Punishment Mechanism
In terms of what the punishment mechanism to help prevent repeated ⅓ attacks might look like, what first comes to mind is slashing a node’s stake if they are obviously intentionally trying to halt the chain. For example, we could take a quarter of a validator’s stake (1000 Dash) if they vote against every block proposed while they are an active validator and take an eighth of their stake (500 Dash) if they go offline while participating in an active quorum. The problem with this solution, however, is that under the current design of Dash’s proof-of-stake model, evonode owners don’t actually lock their stake into the blockchain. Their stake remains in their wallet, and rather, they prove via a special transaction that they have the collateral for running an evonode. If they spend that collateral, the network will know and their evonode will become invalid.

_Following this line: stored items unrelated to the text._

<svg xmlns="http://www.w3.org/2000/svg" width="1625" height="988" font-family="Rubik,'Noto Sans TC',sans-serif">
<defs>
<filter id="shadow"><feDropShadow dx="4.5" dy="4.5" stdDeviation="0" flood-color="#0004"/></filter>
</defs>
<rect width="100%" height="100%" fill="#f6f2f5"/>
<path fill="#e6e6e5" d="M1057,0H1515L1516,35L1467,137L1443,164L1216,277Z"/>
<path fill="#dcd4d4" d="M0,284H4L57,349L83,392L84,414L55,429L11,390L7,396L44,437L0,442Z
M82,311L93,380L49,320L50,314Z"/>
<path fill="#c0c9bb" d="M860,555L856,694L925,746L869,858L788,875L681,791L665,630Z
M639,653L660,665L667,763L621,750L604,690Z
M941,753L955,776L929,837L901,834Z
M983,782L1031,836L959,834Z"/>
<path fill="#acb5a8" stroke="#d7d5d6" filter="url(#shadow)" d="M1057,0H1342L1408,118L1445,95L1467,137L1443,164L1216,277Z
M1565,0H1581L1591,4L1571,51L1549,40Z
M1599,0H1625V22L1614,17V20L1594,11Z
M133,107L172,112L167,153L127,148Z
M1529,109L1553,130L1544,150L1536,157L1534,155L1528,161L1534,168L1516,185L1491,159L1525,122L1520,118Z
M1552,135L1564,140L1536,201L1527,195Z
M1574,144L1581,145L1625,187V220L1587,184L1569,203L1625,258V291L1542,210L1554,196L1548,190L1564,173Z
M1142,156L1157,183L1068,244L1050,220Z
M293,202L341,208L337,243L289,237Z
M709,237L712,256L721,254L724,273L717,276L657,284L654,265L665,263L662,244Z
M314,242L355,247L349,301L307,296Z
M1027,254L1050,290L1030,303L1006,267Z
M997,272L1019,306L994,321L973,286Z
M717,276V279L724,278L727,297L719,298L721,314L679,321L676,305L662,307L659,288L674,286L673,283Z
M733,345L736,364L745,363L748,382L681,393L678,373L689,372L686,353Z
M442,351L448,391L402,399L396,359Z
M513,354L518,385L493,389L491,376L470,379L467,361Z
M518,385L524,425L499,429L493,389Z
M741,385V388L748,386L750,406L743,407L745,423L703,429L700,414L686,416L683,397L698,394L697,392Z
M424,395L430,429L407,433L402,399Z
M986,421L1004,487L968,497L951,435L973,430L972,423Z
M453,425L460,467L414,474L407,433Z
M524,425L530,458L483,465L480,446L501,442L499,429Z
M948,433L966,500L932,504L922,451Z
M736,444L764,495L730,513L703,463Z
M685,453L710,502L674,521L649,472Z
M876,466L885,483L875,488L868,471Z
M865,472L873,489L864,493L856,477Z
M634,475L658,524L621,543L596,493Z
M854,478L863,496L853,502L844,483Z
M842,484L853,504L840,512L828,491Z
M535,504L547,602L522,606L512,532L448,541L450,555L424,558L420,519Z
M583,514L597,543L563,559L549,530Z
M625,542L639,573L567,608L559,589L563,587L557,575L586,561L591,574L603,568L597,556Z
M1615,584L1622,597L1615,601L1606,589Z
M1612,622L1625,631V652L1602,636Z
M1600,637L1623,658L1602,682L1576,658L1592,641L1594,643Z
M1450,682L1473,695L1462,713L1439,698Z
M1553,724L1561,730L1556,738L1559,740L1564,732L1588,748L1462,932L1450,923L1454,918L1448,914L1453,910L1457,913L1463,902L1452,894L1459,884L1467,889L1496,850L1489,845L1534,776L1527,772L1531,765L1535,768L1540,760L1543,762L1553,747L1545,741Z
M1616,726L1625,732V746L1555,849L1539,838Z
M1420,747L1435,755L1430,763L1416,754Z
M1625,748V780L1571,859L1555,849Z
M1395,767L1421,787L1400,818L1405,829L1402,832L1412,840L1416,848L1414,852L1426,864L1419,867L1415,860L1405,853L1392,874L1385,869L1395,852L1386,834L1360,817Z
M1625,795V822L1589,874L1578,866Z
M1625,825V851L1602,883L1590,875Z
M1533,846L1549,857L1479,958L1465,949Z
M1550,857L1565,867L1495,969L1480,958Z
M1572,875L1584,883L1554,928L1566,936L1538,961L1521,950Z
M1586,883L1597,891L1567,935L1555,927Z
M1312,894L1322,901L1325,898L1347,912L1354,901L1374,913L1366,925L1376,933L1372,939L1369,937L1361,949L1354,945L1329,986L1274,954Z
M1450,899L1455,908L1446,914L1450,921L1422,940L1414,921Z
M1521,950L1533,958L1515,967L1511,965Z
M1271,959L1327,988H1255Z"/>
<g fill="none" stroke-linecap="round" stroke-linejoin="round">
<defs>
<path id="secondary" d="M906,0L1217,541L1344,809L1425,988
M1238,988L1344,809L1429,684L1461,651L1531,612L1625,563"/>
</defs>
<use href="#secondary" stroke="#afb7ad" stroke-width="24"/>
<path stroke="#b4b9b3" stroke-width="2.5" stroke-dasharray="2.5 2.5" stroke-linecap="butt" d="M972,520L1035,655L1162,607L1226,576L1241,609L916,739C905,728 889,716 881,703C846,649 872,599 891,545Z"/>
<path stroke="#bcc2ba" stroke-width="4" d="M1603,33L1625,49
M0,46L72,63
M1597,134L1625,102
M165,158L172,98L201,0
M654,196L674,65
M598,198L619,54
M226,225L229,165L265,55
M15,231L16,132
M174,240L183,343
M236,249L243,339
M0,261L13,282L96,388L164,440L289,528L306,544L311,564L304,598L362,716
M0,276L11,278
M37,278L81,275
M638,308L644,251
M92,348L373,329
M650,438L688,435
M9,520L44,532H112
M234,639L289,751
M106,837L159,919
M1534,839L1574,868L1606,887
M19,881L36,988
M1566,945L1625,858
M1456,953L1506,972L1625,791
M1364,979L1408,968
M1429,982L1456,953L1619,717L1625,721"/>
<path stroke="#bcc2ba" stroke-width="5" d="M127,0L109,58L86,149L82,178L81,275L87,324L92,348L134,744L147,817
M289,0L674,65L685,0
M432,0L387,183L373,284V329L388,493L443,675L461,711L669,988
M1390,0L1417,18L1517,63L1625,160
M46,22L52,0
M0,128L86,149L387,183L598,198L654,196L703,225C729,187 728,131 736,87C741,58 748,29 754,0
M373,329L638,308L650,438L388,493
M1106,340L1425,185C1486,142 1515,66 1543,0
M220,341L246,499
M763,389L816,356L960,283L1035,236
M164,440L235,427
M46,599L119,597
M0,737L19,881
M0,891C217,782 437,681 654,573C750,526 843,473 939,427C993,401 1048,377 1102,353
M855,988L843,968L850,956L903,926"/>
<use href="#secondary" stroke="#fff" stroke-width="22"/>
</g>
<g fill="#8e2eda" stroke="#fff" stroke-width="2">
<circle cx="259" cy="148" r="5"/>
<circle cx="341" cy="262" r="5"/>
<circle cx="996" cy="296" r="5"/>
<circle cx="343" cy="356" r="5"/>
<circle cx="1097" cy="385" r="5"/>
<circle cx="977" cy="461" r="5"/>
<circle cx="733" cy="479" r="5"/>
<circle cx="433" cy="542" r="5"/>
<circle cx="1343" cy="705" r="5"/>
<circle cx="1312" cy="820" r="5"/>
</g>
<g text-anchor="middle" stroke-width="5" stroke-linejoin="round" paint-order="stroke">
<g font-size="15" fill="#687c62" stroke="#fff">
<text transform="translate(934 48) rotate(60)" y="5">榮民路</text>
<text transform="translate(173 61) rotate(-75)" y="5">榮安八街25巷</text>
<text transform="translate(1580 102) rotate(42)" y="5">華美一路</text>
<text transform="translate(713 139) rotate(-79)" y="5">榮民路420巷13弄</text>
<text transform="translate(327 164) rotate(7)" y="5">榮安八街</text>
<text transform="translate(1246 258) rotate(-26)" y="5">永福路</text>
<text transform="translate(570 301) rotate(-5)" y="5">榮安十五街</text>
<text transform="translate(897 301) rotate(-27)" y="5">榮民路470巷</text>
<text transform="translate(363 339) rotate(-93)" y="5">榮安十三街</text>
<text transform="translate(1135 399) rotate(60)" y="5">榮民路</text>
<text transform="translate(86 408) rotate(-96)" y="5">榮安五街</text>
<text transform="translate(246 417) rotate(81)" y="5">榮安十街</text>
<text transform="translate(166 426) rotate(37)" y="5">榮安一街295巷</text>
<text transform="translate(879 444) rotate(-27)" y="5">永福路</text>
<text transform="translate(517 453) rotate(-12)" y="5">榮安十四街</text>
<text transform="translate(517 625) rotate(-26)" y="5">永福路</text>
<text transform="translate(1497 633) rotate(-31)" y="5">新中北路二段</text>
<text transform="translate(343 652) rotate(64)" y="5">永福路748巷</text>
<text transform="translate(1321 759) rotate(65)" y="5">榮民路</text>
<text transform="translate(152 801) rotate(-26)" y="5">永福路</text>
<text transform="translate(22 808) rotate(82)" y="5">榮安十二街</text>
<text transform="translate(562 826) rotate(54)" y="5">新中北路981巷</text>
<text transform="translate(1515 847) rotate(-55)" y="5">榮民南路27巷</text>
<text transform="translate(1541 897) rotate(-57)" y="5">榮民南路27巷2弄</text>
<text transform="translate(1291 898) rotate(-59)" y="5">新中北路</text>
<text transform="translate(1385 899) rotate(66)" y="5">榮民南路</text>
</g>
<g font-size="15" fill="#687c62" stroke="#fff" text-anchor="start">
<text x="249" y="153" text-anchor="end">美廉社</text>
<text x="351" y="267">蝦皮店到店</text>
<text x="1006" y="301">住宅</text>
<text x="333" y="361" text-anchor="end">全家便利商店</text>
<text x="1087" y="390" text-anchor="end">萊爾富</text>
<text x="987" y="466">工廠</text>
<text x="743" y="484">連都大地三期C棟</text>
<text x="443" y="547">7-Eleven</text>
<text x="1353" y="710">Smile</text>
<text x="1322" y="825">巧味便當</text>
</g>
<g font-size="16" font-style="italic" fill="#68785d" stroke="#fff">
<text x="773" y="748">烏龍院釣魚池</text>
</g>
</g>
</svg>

Taking collateralized Dash out of someone’s wallet isn’t possible (or a desirable solution), so something else would need to be figured out. Two potential routes are:
- Actually requiring evonode stake to be locked into the network and slashing.
- Implementing a scoring system and suspending nodes above a score threshold.
Nevertheless, upon implementation of some punishment mechanism, we could drastically increase the threshold for the percent chance of controlling a quorum in our determination of Dash Platform Tenderdash’s Nakamoto Coefficient. For example, even if an attacker obtains enough nodes to have a 5% chance of gaining ⅓ control of any given quorum, which would allow them to halt the chain approximately once every two days, after halting the chain once, 34 of their nodes could be slashed, therefore taken offline, and their percent chance of gaining ⅓ control of a quorum would be reduced from 5% per selection to 0.007%. It would also result in a loss of at least 17,000 Dash if we slash 500 Dash per node, which is $425,000 at the current Dash price of $25. Again, this is just a rough idea of what could be done.
Conclusion
It’s important to remember that the likelihood of an entity even getting the opportunity to commit an attack, as described in this article, is very low in the first place, as it would require significant financial investment to gain enough evonodes. It’s around $9M for 90 evonodes at the current Dash price of $25. Furthermore, even if some entity does get the opportunity, there are no direct financial incentives to attack. Rather, there is a significant financial disincentive since they have such a large stake in the network, which would likely be at least partially lost due to the price of Dash potentially going down upon a successful attack on the network. There is, therefore, really no need for concern at this time, especially considering the current distribution of power amongst masternode entities, which is sufficiently decentralized. Still, development of a punishment mechanism for misbehaving evonodes, such as some form of slashing, might be a reasonable feature to implement as an extra safeguard sometime in the future.
Anyway, I look forward to revisiting the topic and getting a hard number for the Nakamoto Coefficient of Dash Platform’s Tenderdash in a few months after more evonodes are up and running, hopefully along with Platform and a much higher price of Dash.